Complete Guide to Content Marketing for Recruiters and HR Folk

online recruitment systemThis is Part one of our guide to content marketing for recruiters and HR folk. What is content marketing, why you should care, and how to build a content marketing strategy that sets you up for success (including 6 top tips to help you decide what to write about). If you’re looking for the best, free online recruitment system, click here to start using Recruiteze!

What is Content Marketing?

You’d have to be going some not to have heard of content marketing, but just in case, here’s a quick definition from the Content Marketing Institute:

Content marketing is a strategic marketing approach focused on creating and distributing valuable, relevant, and consistent content to attract and retain a clearly-defined audience — and, ultimately, to drive profitable customer action.

Succinct.

Why Content Marketing?

We’ve written about this before – recruitment and HR is about marketing as much as it’s about sales, and content is an integral part of marketing today.

Not so long ago, outbound marketing ruled the playground but that’s changed completely.

Outbound is all me, me, me – that shouty guy who turns every conversation into a personal anecdote. Marketers collectively realized that people like outbound marketing about as much as they like “that guy”, so they stopped placing such emphasis on it.

Inbound, a term as good as owned by HubSpot, is about giving. It rests on the idea that you can attract people in by offering them something they want – interesting, valuable content.

For recruiters and HR professionals, outbound means spamming potential candidates or clients with an onslaught of cold emails and untargeted LinkedIn messages.

Inbound means sharing relevant information, advice and insight that your network will want to consume. It means building a community, based on adding-value. It means building a reputation as a thought-leader. It means, above all, engaging with your candidates earlier in the lifecycle – long before they’re ever looking for a job.

6 Magnificent Benefits of Content Marketing

A list within a guide, whatever will they think of next…

Inexpensive

Marketing has a habit of getting expensive, quickly. Not so with content marketing. It’s one of the least expensive forms of marketing there is, and it’s

13 times more likely to achieve a positive ROI. More results, less marketing spend – it’s an obvious choice.

Easy

Most types of marketing require specialist skills, tools, experience – that isn’t necessarily the case with content marketing. With a bit of practice, anyone can get good at it, whether a junior recruiter or a senior HR professional.

Increases Visibility

The more content you share, the more visible you are to your target audience, whether clients or candidates.
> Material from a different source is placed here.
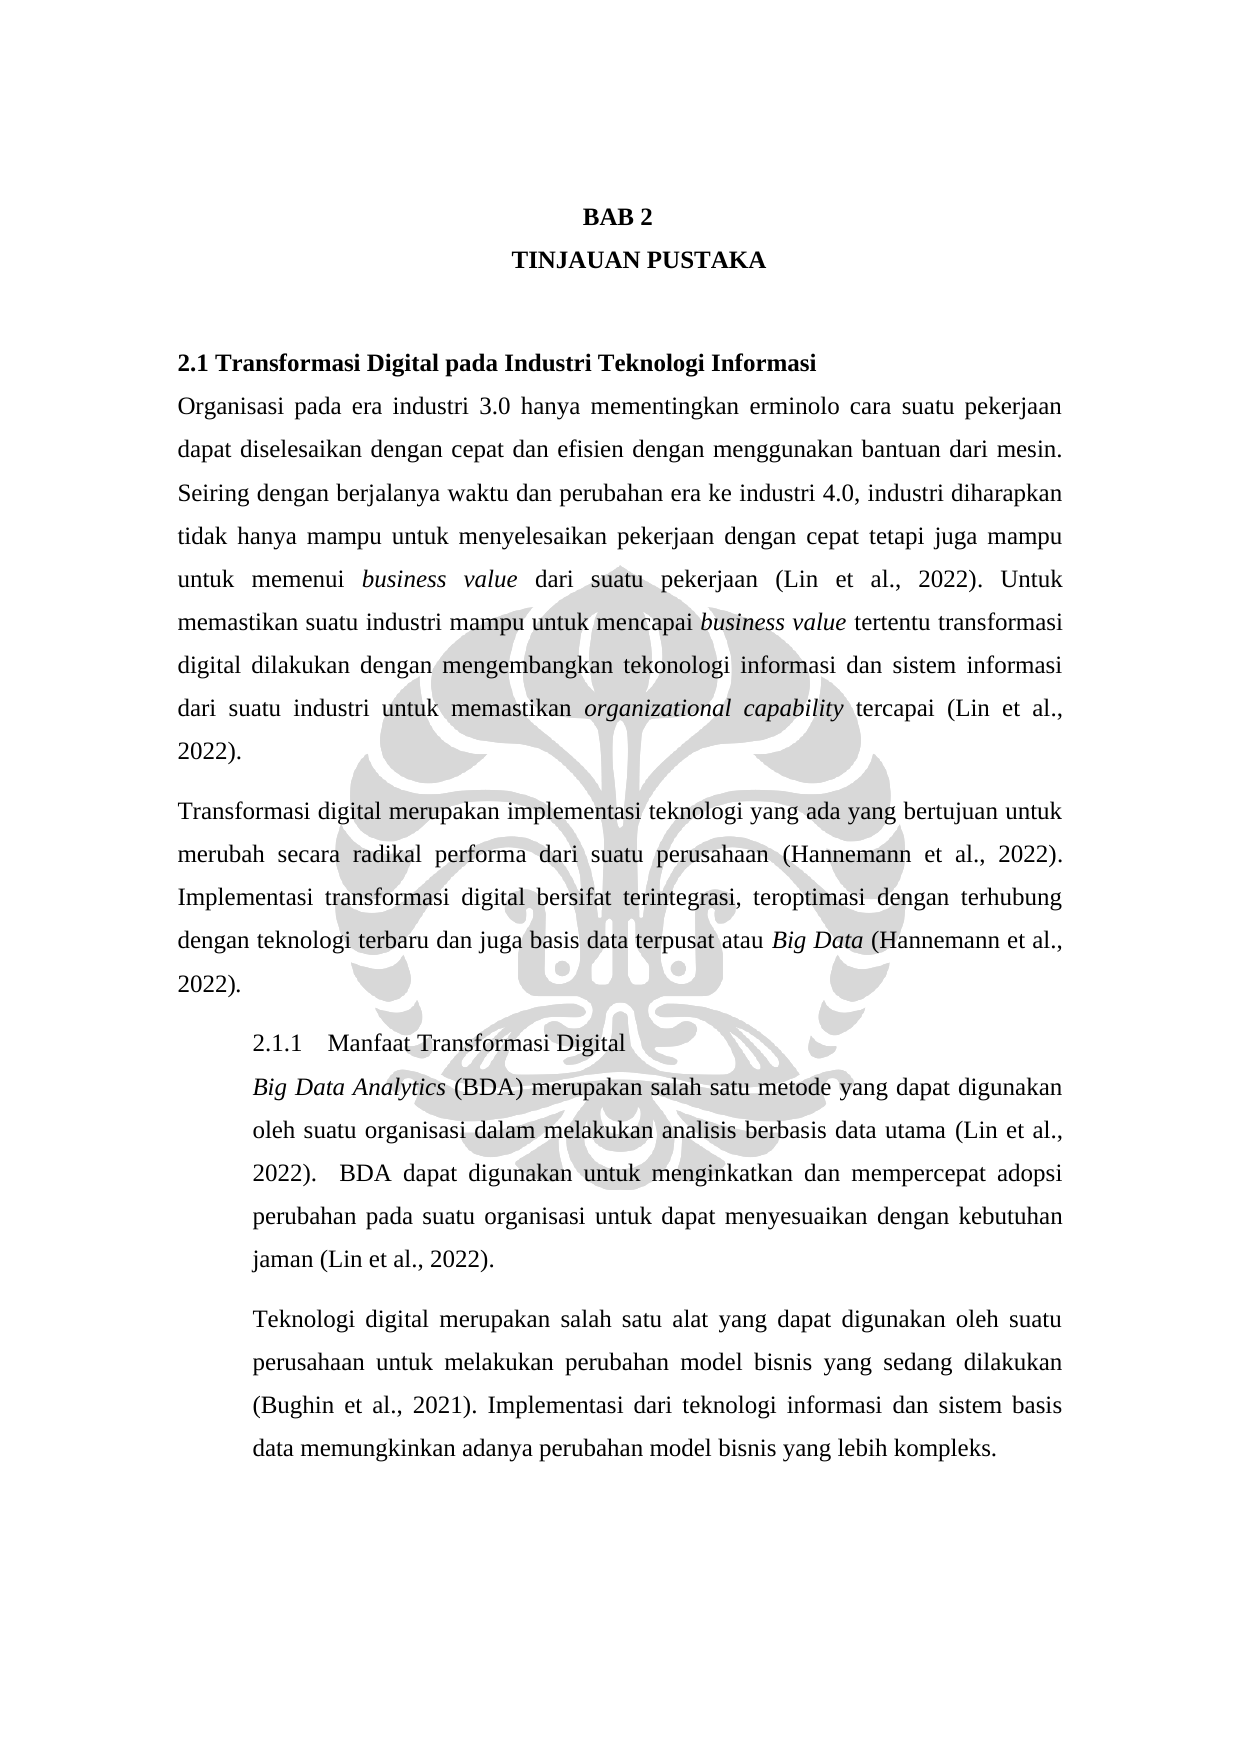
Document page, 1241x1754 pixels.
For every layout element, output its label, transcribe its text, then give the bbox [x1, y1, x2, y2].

You know what they say – out of sight out of mind. Content marketing means you need never be out of sight.

Increases Credibility

The more serious older sister of visibility, credibility is a critical part of building your employer or recruiter brand. Content marketing allows you to cultivate a reputation as a thought-leader within your industry, so candidates/clients will be more likely to work with you.

Builds Trust

Credibility and trust come hand in hand. Creating valuable and useful content means giving rather than taking, adding value rather than acting out of self-interest. This build trusts, and trust is the platform for a thriving relationship.

Targets Passive Candidates

Content marketing allows you to capture candidates or clients earlier in the conversion funnel, which increases your chances of conversion.

Previously, a candidate might only come across a recruiter if they’re actively looking for a job, typing a search term such as “tech recruiter in San Fran” into Google. If you’re creating content, you can target candidates earlier, while they’re still passive – maybe a term like “hate my boss”, for example.

Get on your candidates/client’s radar earlier and you have more chance of them choosing you when they do come to the decision making stage.

Convinced? Here’s the first step.

Building a Content Strategy

online recruitment system
Before you can effectively start ‘doing’ content marketing, you need a content strategy. If you skip this step, you’ll struggle to keep your efforts on track, and you’ll be less able to generate tangible ROI.

These are the decisions you’ll need to make.

– Curation vs. Creation –

This is a pretty critical stage: what are you actually going to post? Your content marketing strategy shouldn’t just rely on content from you. Rallyverse explain why:

1) Because you don’t want to talk about yourself all day.

(It’s boring and self-absorbed).

2) Because you may not have enough owned content.

(It can be tough to create).

The first of those is less relevant – if you’re doing content marketing properly it really shouldn’t be focussed on you. Think tips and tricks, interviews, guides, lists, how-to’s, walk-through videos – anything that adds value to your audience.

As Kevan Lee from Buffer notes, “Self-promotion can be a good thing if your content is outstandingly useful and always adds value”.

The second is a limitation most companies will experience – creating content takes time. It takes internal resources. It takes someone to write it, and the money to pay them, and all of those things.

There are brands out there who only share their own content – Buffer is one – but they’ll openly admit that it takes deep pockets. Instead, it’s probably more relevant to share a mix of your own content (content creation) and content from others (content curation).